Dataset entries:

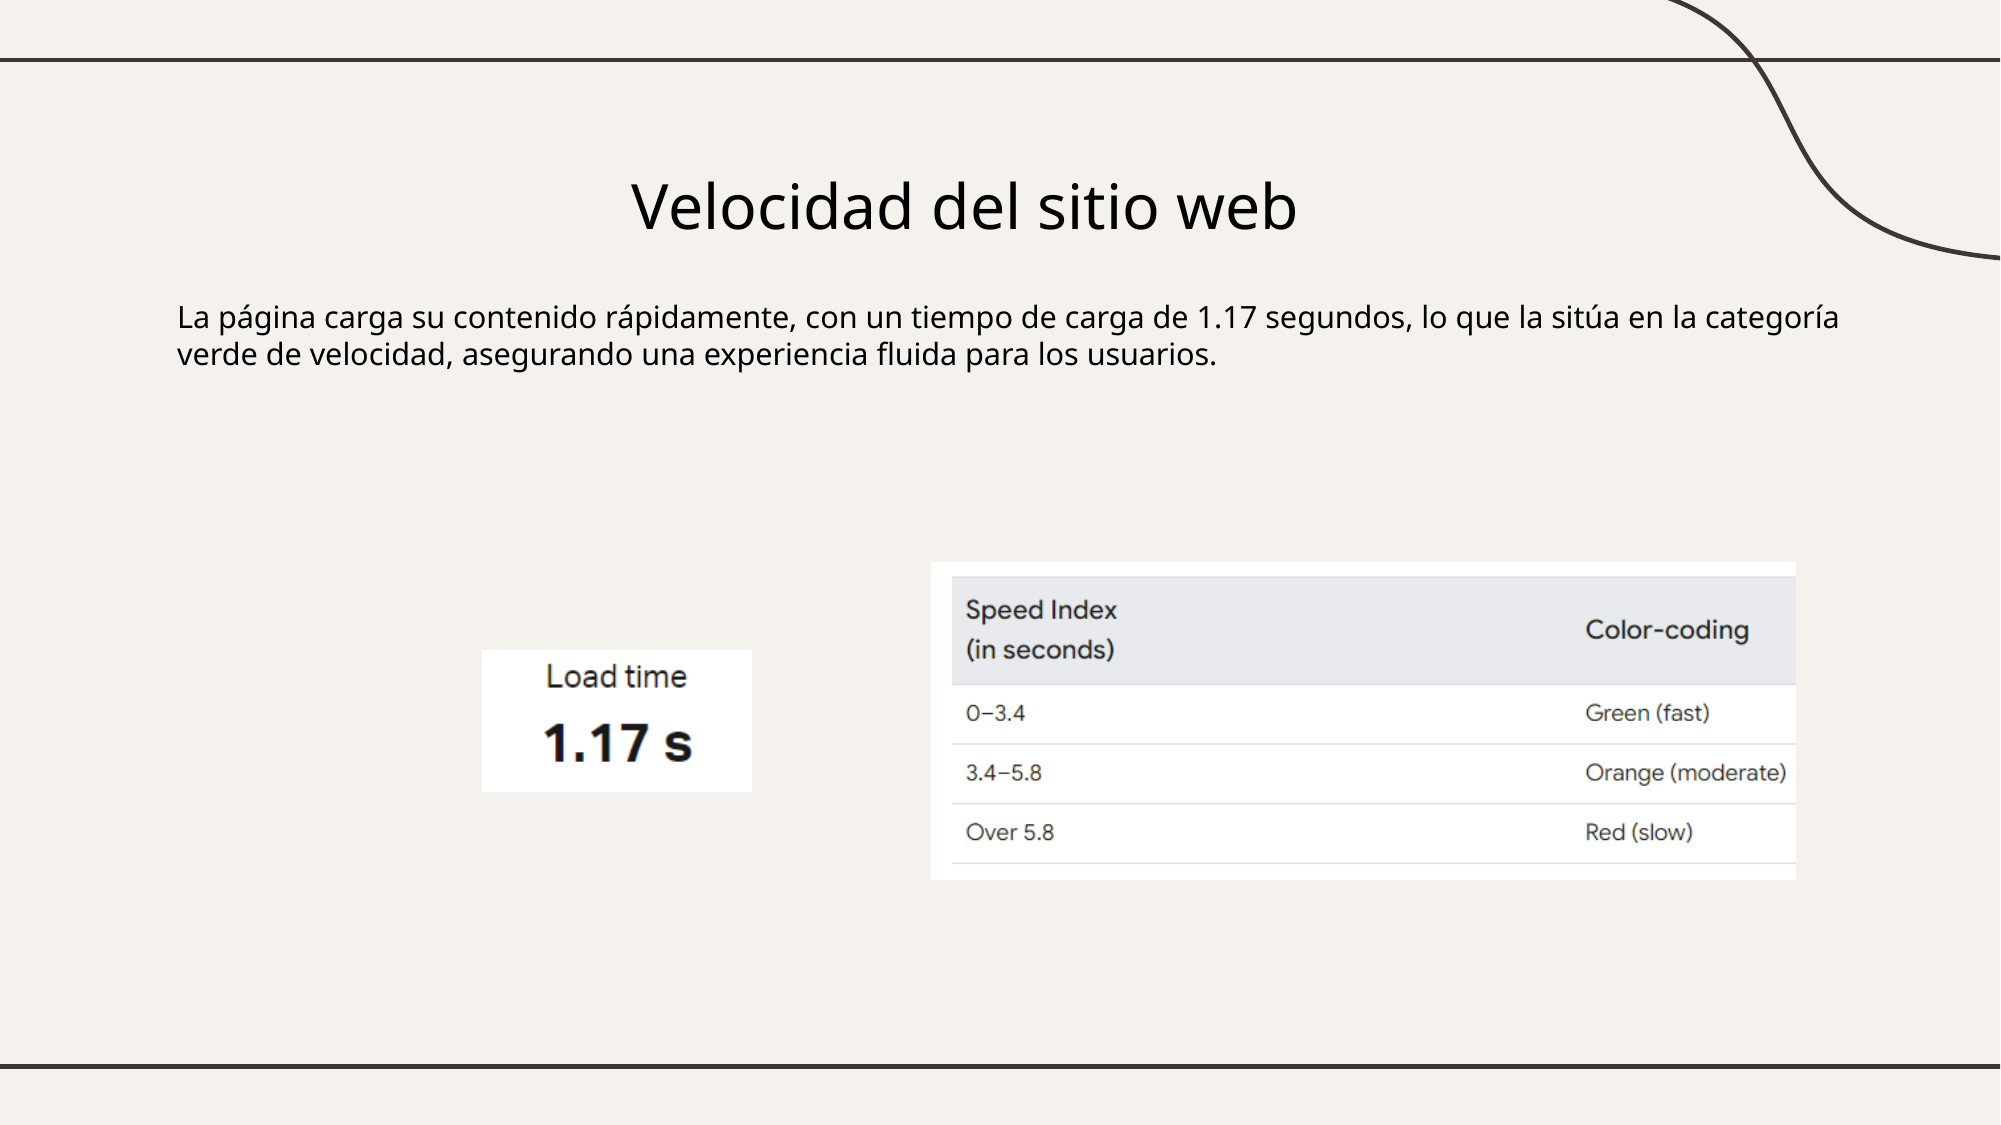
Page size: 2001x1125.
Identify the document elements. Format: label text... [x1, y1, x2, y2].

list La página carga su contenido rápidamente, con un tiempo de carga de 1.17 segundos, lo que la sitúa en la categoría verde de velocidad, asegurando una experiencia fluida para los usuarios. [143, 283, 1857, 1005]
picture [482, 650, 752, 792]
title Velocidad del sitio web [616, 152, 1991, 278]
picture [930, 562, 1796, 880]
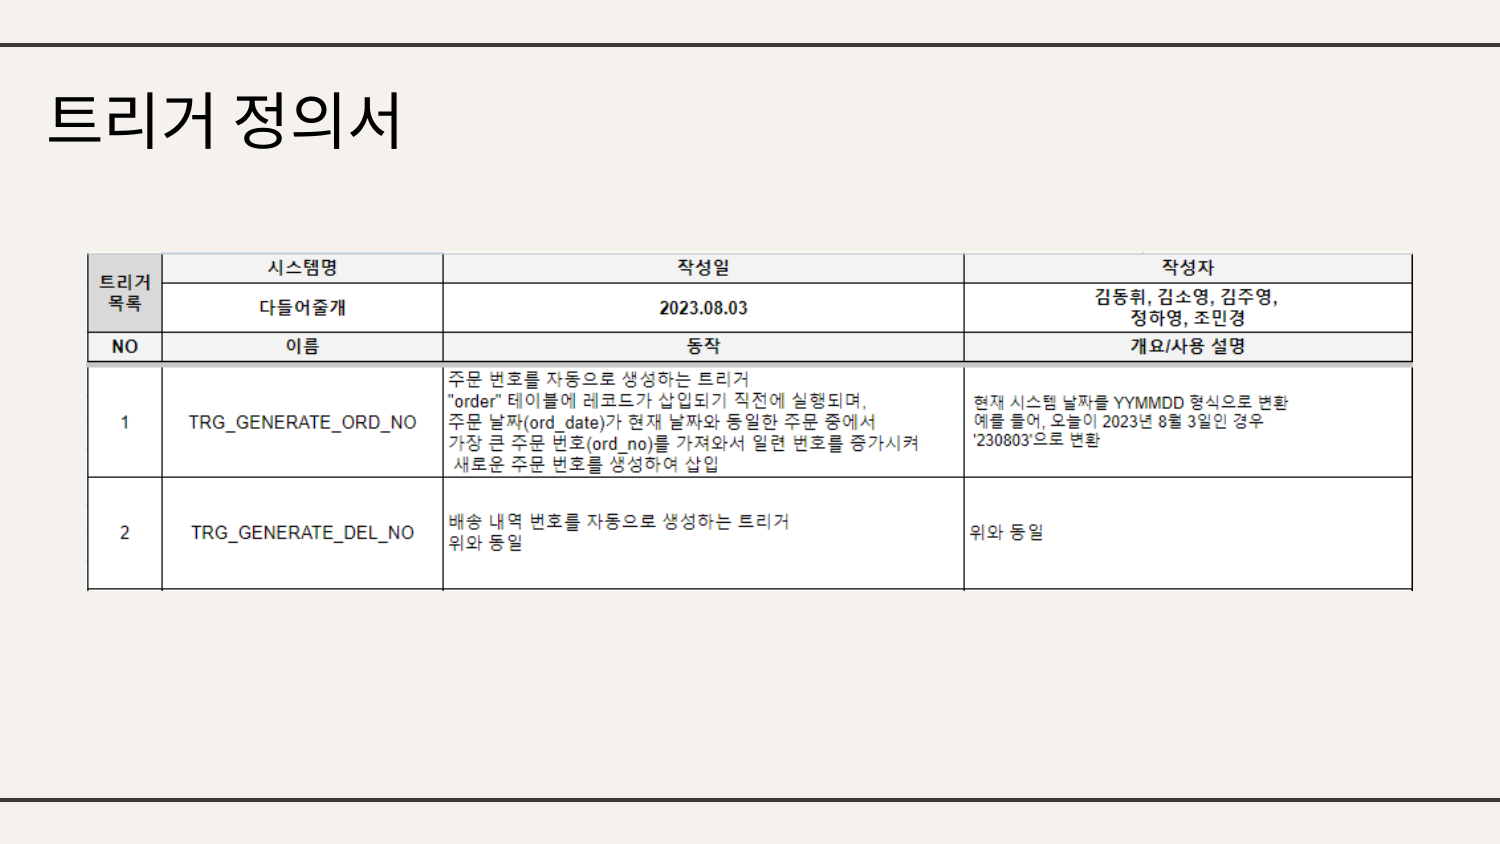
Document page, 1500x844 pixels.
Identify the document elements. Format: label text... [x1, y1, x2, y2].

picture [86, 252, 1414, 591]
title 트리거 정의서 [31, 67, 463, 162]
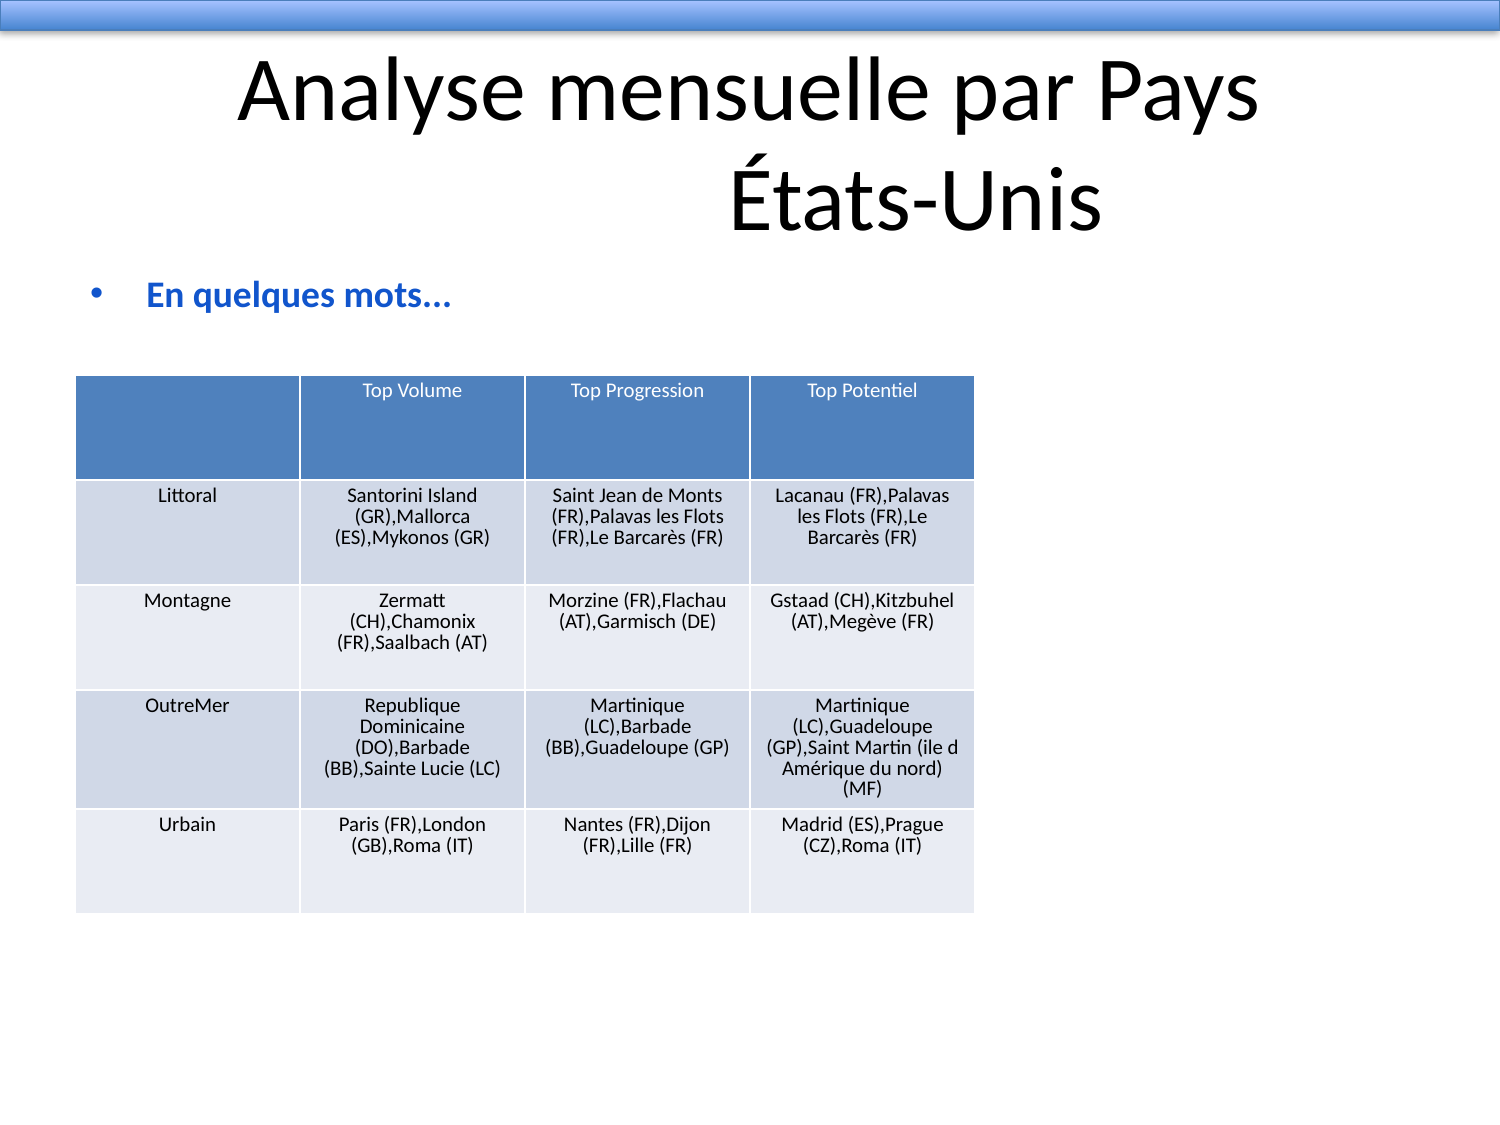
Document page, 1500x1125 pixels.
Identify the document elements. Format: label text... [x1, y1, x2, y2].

**Prompt:**
Set down, word for word, every line from the line that holds "Document page, 1500x1125 pixels." to the end of the entries above, including both ends.

**Solution for this problem:**
Document page, 1500x1125 pixels.
Identify the document elements. Format: label text... [x1, y1, x2, y2].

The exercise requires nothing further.